A Framework of Small-scale Large Multimodal Models
https://arxiv.org/abs/2402.14289
Apache License 2.0
476 stars 39 forks source link

Missing key "lm_head.weight" in GemmaForCausalLM when loading lora finetuned TinyLLaVA-Gemma-SigLIP-2.4B #88

Open Yuki-Kokomi opened 1 week ago

Yuki-Kokomi commented 1 week ago

When attempting to merge LoRA weights into the TinyLLaVA-Gemma-SigLIP-2.4B model, I encountered a RuntimeError due to a missing key lm_head.weight in the GemmaForCausalLM state_dict.
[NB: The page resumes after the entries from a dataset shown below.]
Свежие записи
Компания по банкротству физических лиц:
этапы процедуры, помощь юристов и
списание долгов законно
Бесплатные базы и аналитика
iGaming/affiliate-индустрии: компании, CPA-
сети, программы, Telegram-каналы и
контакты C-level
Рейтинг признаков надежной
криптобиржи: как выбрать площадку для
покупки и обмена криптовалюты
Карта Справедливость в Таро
The specific error traceback is as follows:

Traceback (most recent call last):
  File "/../TinyLLaVA_Factory/merge_lora_weights.py", line 27, in <module>
    merge_lora(args)
  File "/../TinyLLaVA_Factory/merge_lora_weights.py", line 14, in merge_lora
    model, tokenizer,  image_processor, context_len = load_pretrained_model(args.model_path)
  File "/../TinyLLaVA_Factory/tinyllava/model/load_model.py", line 45, in load_pretrained_model
    model.language_model.load_state_dict(language_model_ckp)
  File "/../miniforge3/envs/tinyllava_factory/lib/python3.10/site-packages/torch/nn/modules/module.py", line 2041, in load_state_dict
    raise RuntimeError('Error(s) in loading state_dict for {}:\n\t{}'.format(
RuntimeError: Error(s) in loading state_dict for GemmaForCausalLM:
        Missing key(s) in state_dict: "lm_head.weight".
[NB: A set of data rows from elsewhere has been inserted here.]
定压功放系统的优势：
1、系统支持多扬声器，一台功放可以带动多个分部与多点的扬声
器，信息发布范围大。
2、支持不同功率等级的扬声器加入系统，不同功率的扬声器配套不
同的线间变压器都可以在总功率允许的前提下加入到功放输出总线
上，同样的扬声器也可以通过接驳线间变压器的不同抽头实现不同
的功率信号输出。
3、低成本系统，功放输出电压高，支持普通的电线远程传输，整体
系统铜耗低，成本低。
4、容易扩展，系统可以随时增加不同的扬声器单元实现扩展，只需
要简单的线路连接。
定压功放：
This issue seems similar to vllm-project/vllm#3323. Any insights or solutions to resolve the missing "lm_head.weight" key would be greatly appreciated.

ggcr commented 1 week ago

This just happened to me also. After the pre-training phase I am trying to perform inference however seems there is a miss-match between the saved model on /<model_path>/language_model/pytorch_model.bin

ggcr commented 1 week ago

A quick work around for now would be to follow the solkution made on the issue https://github.com/vllm-project/vllm/issues/3323 linked by @Yuki-Kokomi, by copying the embed_token weight onto the lm_head:

        language_model_ckp_path = os.path.join(model_name_or_path, 'language_model/pytorch_model.bin')
        language_model_ckp = load_base_ckp_for_lora(language_model_ckp_path)

        # This line is what does the trick
        language_model_ckp['lm_head.weight'] = language_model_ckp['model.embed_tokens.weight']
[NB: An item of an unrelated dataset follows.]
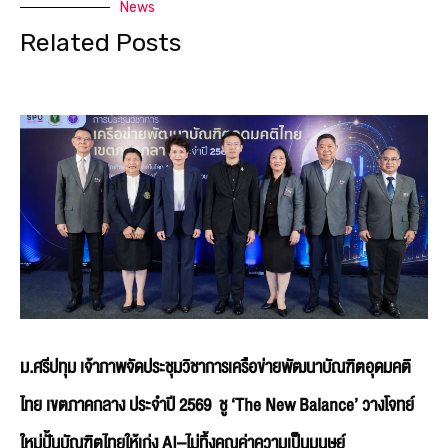
News
Related Posts
ม.ศรีปทุม เจ้าภาพจัดประชุมวิชาการเครือข่ายพัฒนาบัณฑิตอุดมคติ
ไทย เขตภาคกลาง ประจำปี 2569 ชู ‘The New Balance’ วางโจทย์
ใหม่ปั้นบัณฑิตไทยให้เก่ง AI–ไม่ทิ้งคุณค่าความเป็นมนุษย์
        model.language_model.load_state_dict(language_model_ckp)

However, I am not able to qualitatively validate that this fix works fine.

Yuki-Kokomi commented 1 week ago

Thank you @ggcr for the solution. It works perfectly.

ggcr commented 1 week ago

I can provide a PR by doing this checking if the LLM backbone used is Gemma if the authors want.

YingHuTsing commented 1 week ago

I can provide a PR by doing this checking if the LLM backbone used is Gemma if the authors want.

Hi, we do encourage you to initiate a PR!